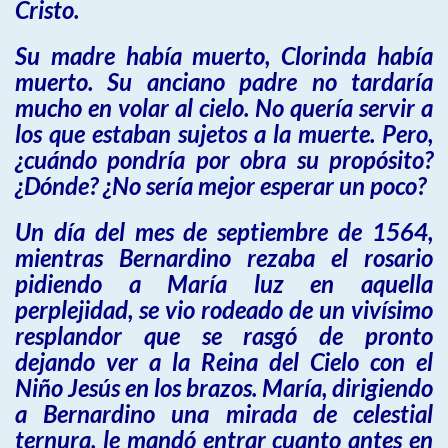
Cristo.
Su madre había muerto, Clorinda había
muerto. Su anciano padre no tardaría
mucho en volar al cielo. No quería servir a
los que estaban sujetos a la muerte. Pero,
¿cuándo pondría por obra su propósito?
¿Dónde? ¿No sería mejor esperar un poco?
Un día del mes de septiembre de 1564,
mientras Bernardino rezaba el rosario
pidiendo a María luz en aquella
perplejidad, se vio rodeado de un vivísimo
resplandor que se rasgó de pronto
dejando ver a la Reina del Cielo con el
Niño Jesús en los brazos. María, dirigiendo
a Bernardino una mirada de celestial
ternura, le mandó entrar cuanto antes en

*Exercise brief*:
Pull out every line of the records above that contains the word "Bernardino".

*Reply*:
mientras Bernardino rezaba el rosario
a Bernardino una mirada de celestial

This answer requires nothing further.